Okay, next let's calculate the total number of rectangles:

*

*Number of rectangles of either unit height or width (and not a $1 \times 1$ square): ${{2(2005)(2005)(2004)}\over2}$

*Number of $1 \times 1$ squares: $2005(2005)$

*Number of rectangles of at least both height $2$ and width $2$: ${{2005(2005)(2004)(2004)}\over{2(2)}}$
Adding that all up, the total number of rectangles is $4044181330225$.
Finally, plugging into Wolfram Alpha, I end up getting:$${{2023099189135}\over{4044181330225}} = {{1003}\over{2005}}$$
Okay, that was a lot of work, and realistically I don't think I would've been able to evaluate all that by hand quickly.

*

*Am I correct?

*If so, is there an easier i.e. less laborious way to solve this problem?
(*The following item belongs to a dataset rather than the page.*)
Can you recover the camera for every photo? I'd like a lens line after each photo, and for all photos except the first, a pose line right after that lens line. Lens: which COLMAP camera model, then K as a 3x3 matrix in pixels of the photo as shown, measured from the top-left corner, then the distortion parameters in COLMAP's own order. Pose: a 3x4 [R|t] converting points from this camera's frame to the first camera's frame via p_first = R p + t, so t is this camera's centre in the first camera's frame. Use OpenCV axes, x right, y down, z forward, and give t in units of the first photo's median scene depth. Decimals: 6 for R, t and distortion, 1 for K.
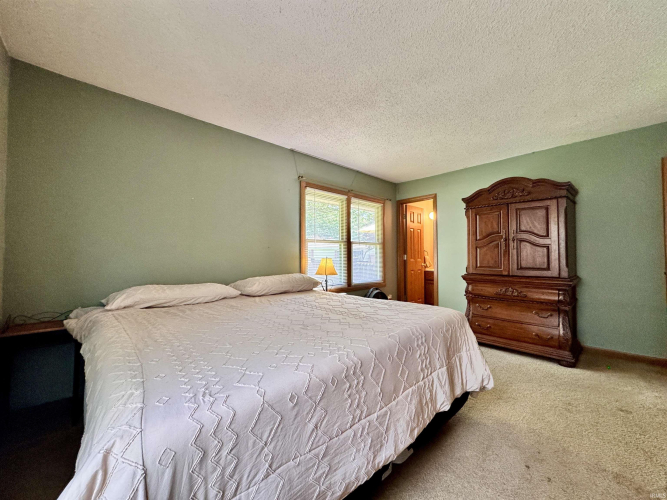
lens RADIAL K [[266.9, 0, 333.5], [0, 266.9, 250.0], [0, 0, 1]] dist [0.000807, -0.000140]
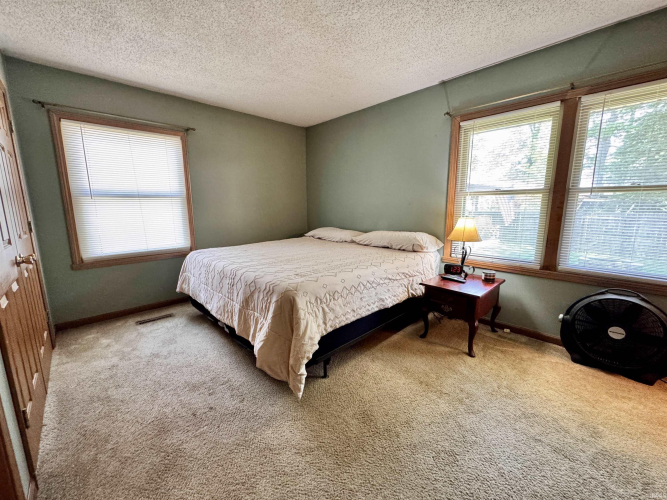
lens RADIAL K [[266.9, 0, 333.5], [0, 266.9, 250.0], [0, 0, 1]] dist [0.000807, -0.000140]
pose [[0.000210, 0.169990, -0.985446, 0.716148], [0.021491, 0.985217, 0.169955, -0.015370], [0.999769, -0.021214, -0.003446, 0.637367]]
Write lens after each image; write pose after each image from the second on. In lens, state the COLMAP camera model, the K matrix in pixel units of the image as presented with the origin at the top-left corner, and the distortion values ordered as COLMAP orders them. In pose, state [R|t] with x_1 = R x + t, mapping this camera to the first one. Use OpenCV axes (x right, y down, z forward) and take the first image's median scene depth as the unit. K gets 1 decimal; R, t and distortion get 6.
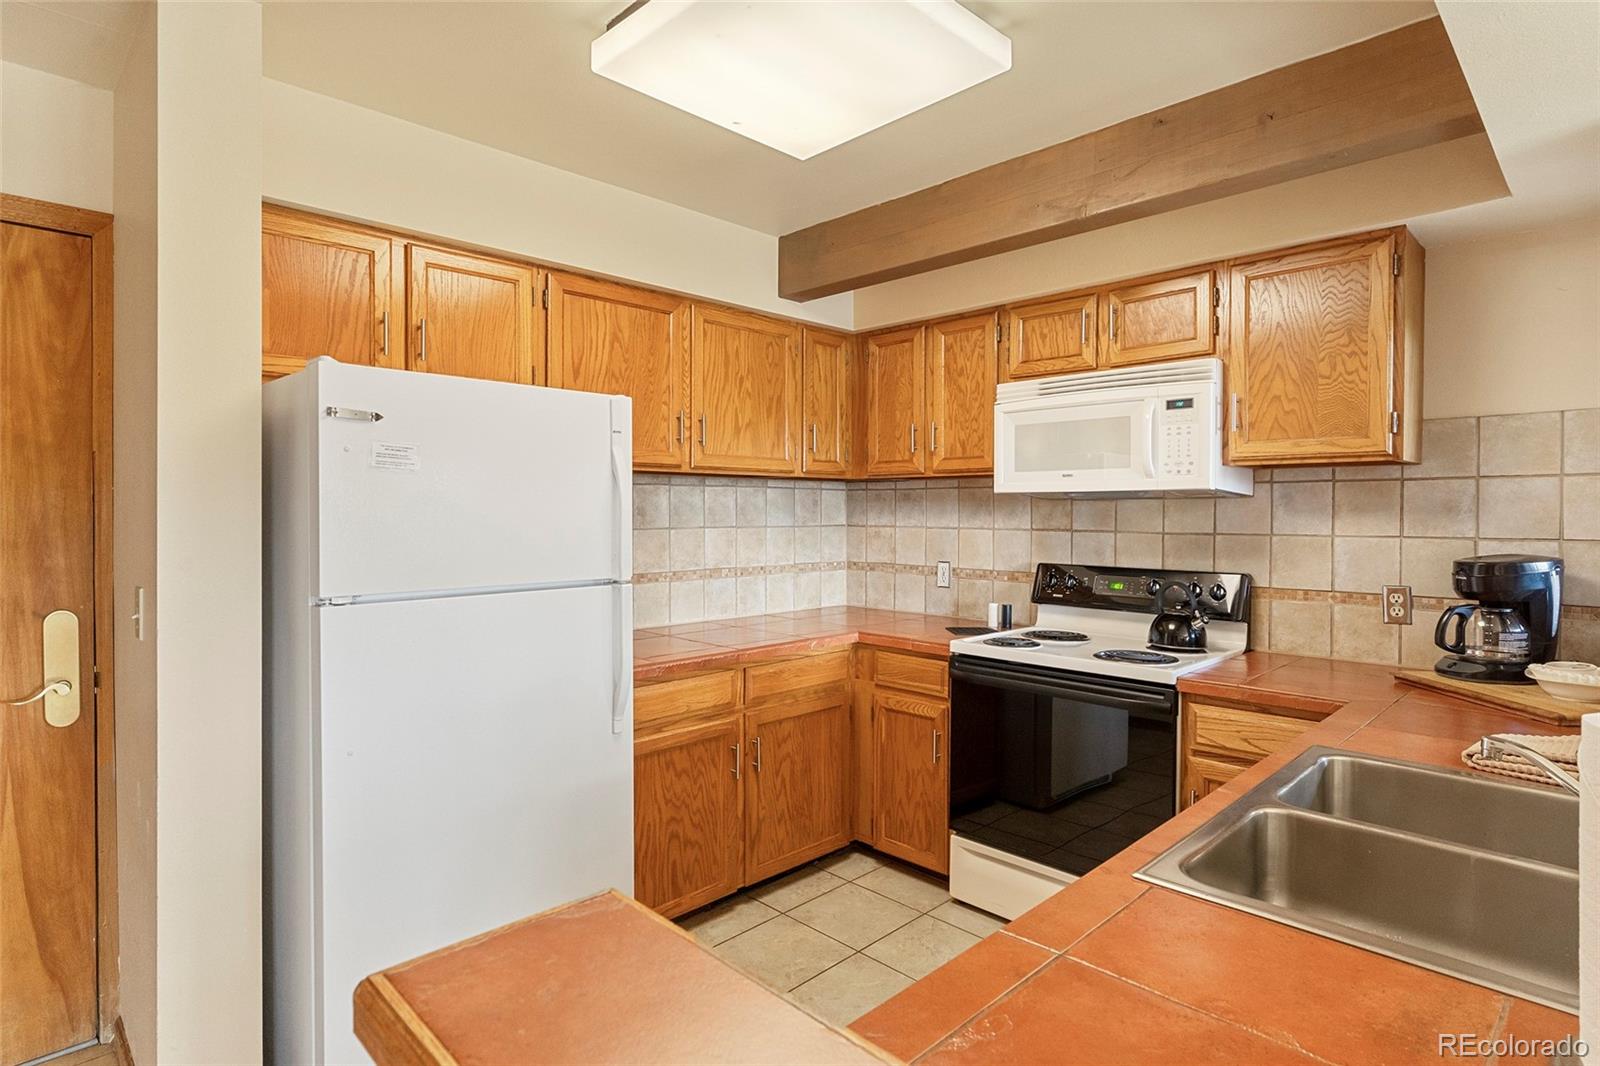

 A: I think a good first observation is to reduce the dimension.
In other words, to select a rectangle you have to select each of the borders (top,down,left,right), but for our problem we just care about the left and right borders.
there are $\binom{2005}{2}+2005$ ways to select the left and right borders, and there are $1003\times 1003$ ways to do it so that one is in the left side (including the center) and the other is in the right side (including the center), which is what we want.
Hence the answer is $\frac{1003^2}{\frac{2005\cdot 2004}{2} + 2005}= \frac{1003^2}{\frac{2005\cdot 2006}{2}}= \frac{1003}{2005}$
A: For such questions, it might be easier for you to consider the question as a pattern and finding the formula/general trend. You will notice that most of the time, it will simplify to the point you won't need to deal with ridiculously large numbers. (In addition, if ever a scenario appears where u need to deal with a similar question but with different numbers, say a 3007 $\times$ 3007 checkerboard for example, you won't need to go through all the calculations again.)
In this case, we can see the question as a board with $n$ by $n$ unit squares, where $n$ must be an odd number (so that we can have a middle row).
The total number of rectangles that can be formed = no. of 1$\times$1 squares + no. of $k \times m$ rectangles + no. of 1$\times k$ rectangles (where $k$ and $m$ ≥ 2)
= $n^2$ + $n\choose2$$^2$ +  $2$$n$$n\choose2$
= $n^2$ + $n^2(n-1)^2\over4$ + $2$$n$$n(n-1)\over2$
= $n^2\over 4$$(4+(n-1)^2+4(n-1))$
= $n^2\over 4$$((n-1)+2)^2$
= $n^2\over 4$$(n+1)^2$
The total number of rectangles with a shaded square = no. of 1$\times$1 squares + no. of rectangles entirely on centre row + no. of rectangles whose border do not lie on center row + no. of rectangles whose border lie on the centre rectangle
= $n$ + $n\choose2$ + ($n-1\over2$)$^2$[$n\choose2$+$n$] + $(n-1)$[$n\choose2$+$n$]
= $n$ + $n(n-1)\over2$ + $(n-1)^2\over4$[$n(n-1)\over2$+$n$] + $(n-1)$[$n(n-1)\over2$+$n$]
= $n(n+1)\over2$ + $(n-1)^2\over4$[$n(n+1)\over2$] + $(n-1)$[$n(n+1)\over2$]
= $n(n+1)\over8$$(4+(n-1)^2+4(n-1))$ [we know the 2nd part is$(n+1)^2$ from earlier calculations]
= $n(n+1)^3\over8$
So now we know that the probability, regardless of the value of $n$, is going to be {$n(n+1)^3\over8$} $\div$ {$n^2\over 4$$(n+1)^2$} which gives us $n+1\over 2n$.
Now we just need to substitute $n$ = 2005 to get $2006\over4010$ = $1003\over2005$. So your answer is correct.
disclaimer: I am entirely convinced that there is an even easier way to get the final probability as $n+1\over 2n$. Unfortunately at this point of time, I am unable to think of how to do so. Sorry about that. :(